> Required work
Copy everything in the listing below word for word, apart from any images.

> Data provided
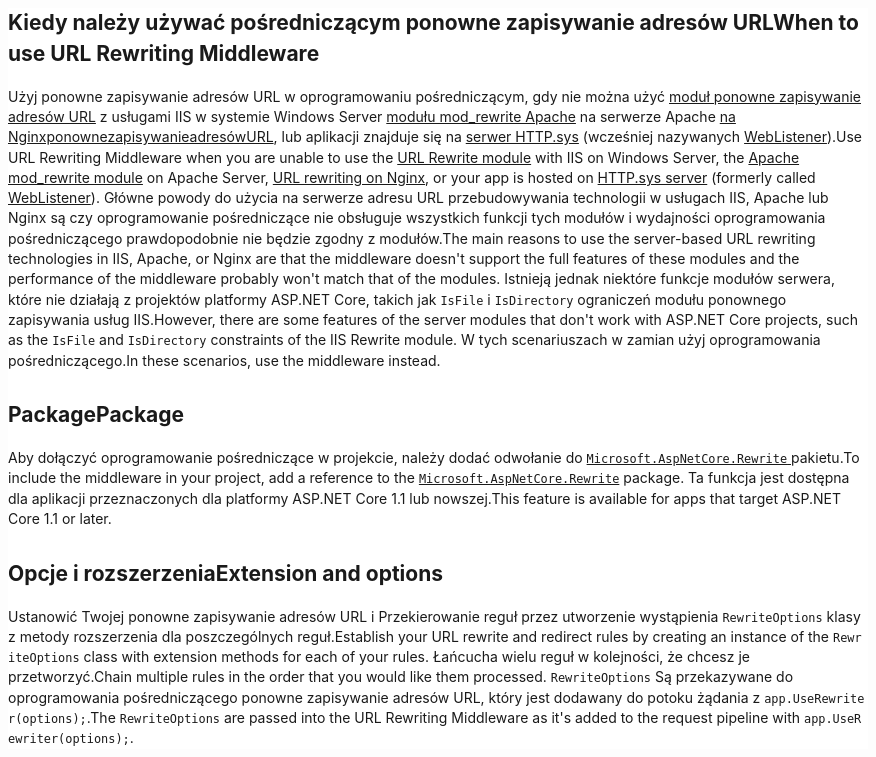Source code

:## <a name="when-to-use-url-rewriting-middleware"></a><span data-ttu-id="99b40-151">Kiedy należy używać pośredniczącym ponowne zapisywanie adresów URL</span><span class="sxs-lookup"><span data-stu-id="99b40-151">When to use URL Rewriting Middleware</span></span>
<span data-ttu-id="99b40-152">Użyj ponowne zapisywanie adresów URL w oprogramowaniu pośredniczącym, gdy nie można użyć [moduł ponowne zapisywanie adresów URL](https://www.iis.net/downloads/microsoft/url-rewrite) z usługami IIS w systemie Windows Server [modułu mod_rewrite Apache](https://httpd.apache.org/docs/2.4/rewrite/) na serwerze Apache [na NginxponownezapisywanieadresówURL](https://www.nginx.com/blog/creating-nginx-rewrite-rules/), lub aplikacji znajduje się na [serwer HTTP.sys](xref:fundamentals/servers/httpsys) (wcześniej nazywanych [WebListener](xref:fundamentals/servers/weblistener)).</span><span class="sxs-lookup"><span data-stu-id="99b40-152">Use URL Rewriting Middleware when you are unable to use the [URL Rewrite module](https://www.iis.net/downloads/microsoft/url-rewrite) with IIS on Windows Server, the [Apache mod_rewrite module](https://httpd.apache.org/docs/2.4/rewrite/) on Apache Server, [URL rewriting on Nginx](https://www.nginx.com/blog/creating-nginx-rewrite-rules/), or your app is hosted on [HTTP.sys server](xref:fundamentals/servers/httpsys) (formerly called [WebListener](xref:fundamentals/servers/weblistener)).</span></span> <span data-ttu-id="99b40-153">Główne powody do użycia na serwerze adresu URL przebudowywania technologii w usługach IIS, Apache lub Nginx są czy oprogramowanie pośredniczące nie obsługuje wszystkich funkcji tych modułów i wydajności oprogramowania pośredniczącego prawdopodobnie nie będzie zgodny z modułów.</span><span class="sxs-lookup"><span data-stu-id="99b40-153">The main reasons to use the server-based URL rewriting technologies in IIS, Apache, or Nginx are that the middleware doesn't support the full features of these modules and the performance of the middleware probably won't match that of the modules.</span></span> <span data-ttu-id="99b40-154">Istnieją jednak niektóre funkcje modułów serwera, które nie działają z projektów platformy ASP.NET Core, takich jak `IsFile` i `IsDirectory` ograniczeń modułu ponownego zapisywania usług IIS.</span><span class="sxs-lookup"><span data-stu-id="99b40-154">However, there are some features of the server modules that don't work with ASP.NET Core projects, such as the `IsFile` and `IsDirectory` constraints of the IIS Rewrite module.</span></span> <span data-ttu-id="99b40-155">W tych scenariuszach w zamian użyj oprogramowania pośredniczącego.</span><span class="sxs-lookup"><span data-stu-id="99b40-155">In these scenarios, use the middleware instead.</span></span>

## <a name="package"></a><span data-ttu-id="99b40-156">Package</span><span class="sxs-lookup"><span data-stu-id="99b40-156">Package</span></span>
<span data-ttu-id="99b40-157">Aby dołączyć oprogramowanie pośredniczące w projekcie, należy dodać odwołanie do [ `Microsoft.AspNetCore.Rewrite` ](https://www.nuget.org/packages/Microsoft.AspNetCore.Rewrite/) pakietu.</span><span class="sxs-lookup"><span data-stu-id="99b40-157">To include the middleware in your project, add a reference to the [`Microsoft.AspNetCore.Rewrite`](https://www.nuget.org/packages/Microsoft.AspNetCore.Rewrite/) package.</span></span> <span data-ttu-id="99b40-158">Ta funkcja jest dostępna dla aplikacji przeznaczonych dla platformy ASP.NET Core 1.1 lub nowszej.</span><span class="sxs-lookup"><span data-stu-id="99b40-158">This feature is available for apps that target ASP.NET Core 1.1 or later.</span></span>

## <a name="extension-and-options"></a><span data-ttu-id="99b40-159">Opcje i rozszerzenia</span><span class="sxs-lookup"><span data-stu-id="99b40-159">Extension and options</span></span>
<span data-ttu-id="99b40-160">Ustanowić Twojej ponowne zapisywanie adresów URL i Przekierowanie reguł przez utworzenie wystąpienia `RewriteOptions` klasy z metody rozszerzenia dla poszczególnych reguł.</span><span class="sxs-lookup"><span data-stu-id="99b40-160">Establish your URL rewrite and redirect rules by creating an instance of the `RewriteOptions` class with extension methods for each of your rules.</span></span> <span data-ttu-id="99b40-161">Łańcucha wielu reguł w kolejności, że chcesz je przetworzyć.</span><span class="sxs-lookup"><span data-stu-id="99b40-161">Chain multiple rules in the order that you would like them processed.</span></span> <span data-ttu-id="99b40-162">`RewriteOptions` Są przekazywane do oprogramowania pośredniczącego ponowne zapisywanie adresów URL, który jest dodawany do potoku żądania z `app.UseRewriter(options);`.</span><span class="sxs-lookup"><span data-stu-id="99b40-162">The `RewriteOptions` are passed into the URL Rewriting Middleware as it's added to the request pipeline with `app.UseRewriter(options);`.</span></span>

> Task answer
Source code

:## <a name="when-to-use-url-rewriting-middleware"></a><span data-ttu-id="99b40-151">Kiedy należy używać pośredniczącym ponowne zapisywanie adresów URL</span><span class="sxs-lookup"><span data-stu-id="99b40-151">When to use URL Rewriting Middleware</span></span>
<span data-ttu-id="99b40-152">Użyj ponowne zapisywanie adresów URL w oprogramowaniu pośredniczącym, gdy nie można użyć [moduł ponowne zapisywanie adresów URL](https://www.iis.net/downloads/microsoft/url-rewrite) z usługami IIS w systemie Windows Server [modułu mod_rewrite Apache](https://httpd.apache.org/docs/2.4/rewrite/) na serwerze Apache [na NginxponownezapisywanieadresówURL](https://www.nginx.com/blog/creating-nginx-rewrite-rules/), lub aplikacji znajduje się na [serwer HTTP.sys](xref:fundamentals/servers/httpsys) (wcześniej nazywanych [WebListener](xref:fundamentals/servers/weblistener)).</span><span class="sxs-lookup"><span data-stu-id="99b40-152">Use URL Rewriting Middleware when you are unable to use the [URL Rewrite module](https://www.iis.net/downloads/microsoft/url-rewrite) with IIS on Windows Server, the [Apache mod_rewrite module](https://httpd.apache.org/docs/2.4/rewrite/) on Apache Server, [URL rewriting on Nginx](https://www.nginx.com/blog/creating-nginx-rewrite-rules/), or your app is hosted on [HTTP.sys server](xref:fundamentals/servers/httpsys) (formerly called [WebListener](xref:fundamentals/servers/weblistener)).</span></span> <span data-ttu-id="99b40-153">Główne powody do użycia na serwerze adresu URL przebudowywania technologii w usługach IIS, Apache lub Nginx są czy oprogramowanie pośredniczące nie obsługuje wszystkich funkcji tych modułów i wydajności oprogramowania pośredniczącego prawdopodobnie nie będzie zgodny z modułów.</span><span class="sxs-lookup"><span data-stu-id="99b40-153">The main reasons to use the server-based URL rewriting technologies in IIS, Apache, or Nginx are that the middleware doesn't support the full features of these modules and the performance of the middleware probably won't match that of the modules.</span></span> <span data-ttu-id="99b40-154">Istnieją jednak niektóre funkcje modułów serwera, które nie działają z projektów platformy ASP.NET Core, takich jak `IsFile` i `IsDirectory` ograniczeń modułu ponownego zapisywania usług IIS.</span><span class="sxs-lookup"><span data-stu-id="99b40-154">However, there are some features of the server modules that don't work with ASP.NET Core projects, such as the `IsFile` and `IsDirectory` constraints of the IIS Rewrite module.</span></span> <span data-ttu-id="99b40-155">W tych scenariuszach w zamian użyj oprogramowania pośredniczącego.</span><span class="sxs-lookup"><span data-stu-id="99b40-155">In these scenarios, use the middleware instead.</span></span>

## <a name="package"></a><span data-ttu-id="99b40-156">Package</span><span class="sxs-lookup"><span data-stu-id="99b40-156">Package</span></span>
<span data-ttu-id="99b40-157">Aby dołączyć oprogramowanie pośredniczące w projekcie, należy dodać odwołanie do [ `Microsoft.AspNetCore.Rewrite` ](https://www.nuget.org/packages/Microsoft.AspNetCore.Rewrite/) pakietu.</span><span class="sxs-lookup"><span data-stu-id="99b40-157">To include the middleware in your project, add a reference to the [`Microsoft.AspNetCore.Rewrite`](https://www.nuget.org/packages/Microsoft.AspNetCore.Rewrite/) package.</span></span> <span data-ttu-id="99b40-158">Ta funkcja jest dostępna dla aplikacji przeznaczonych dla platformy ASP.NET Core 1.1 lub nowszej.</span><span class="sxs-lookup"><span data-stu-id="99b40-158">This feature is available for apps that target ASP.NET Core 1.1 or later.</span></span>

## <a name="extension-and-options"></a><span data-ttu-id="99b40-159">Opcje i rozszerzenia</span><span class="sxs-lookup"><span data-stu-id="99b40-159">Extension and options</span></span>
<span data-ttu-id="99b40-160">Ustanowić Twojej ponowne zapisywanie adresów URL i Przekierowanie reguł przez utworzenie wystąpienia `RewriteOptions` klasy z metody rozszerzenia dla poszczególnych reguł.</span><span class="sxs-lookup"><span data-stu-id="99b40-160">Establish your URL rewrite and redirect rules by creating an instance of the `RewriteOptions` class with extension methods for each of your rules.</span></span> <span data-ttu-id="99b40-161">Łańcucha wielu reguł w kolejności, że chcesz je przetworzyć.</span><span class="sxs-lookup"><span data-stu-id="99b40-161">Chain multiple rules in the order that you would like them processed.</span></span> <span data-ttu-id="99b40-162">`RewriteOptions` Są przekazywane do oprogramowania pośredniczącego ponowne zapisywanie adresów URL, który jest dodawany do potoku żądania z `app.UseRewriter(options);`.</span><span class="sxs-lookup"><span data-stu-id="99b40-162">The `RewriteOptions` are passed into the URL Rewriting Middleware as it's added to the request pipeline with `app.UseRewriter(options);`.</span></span>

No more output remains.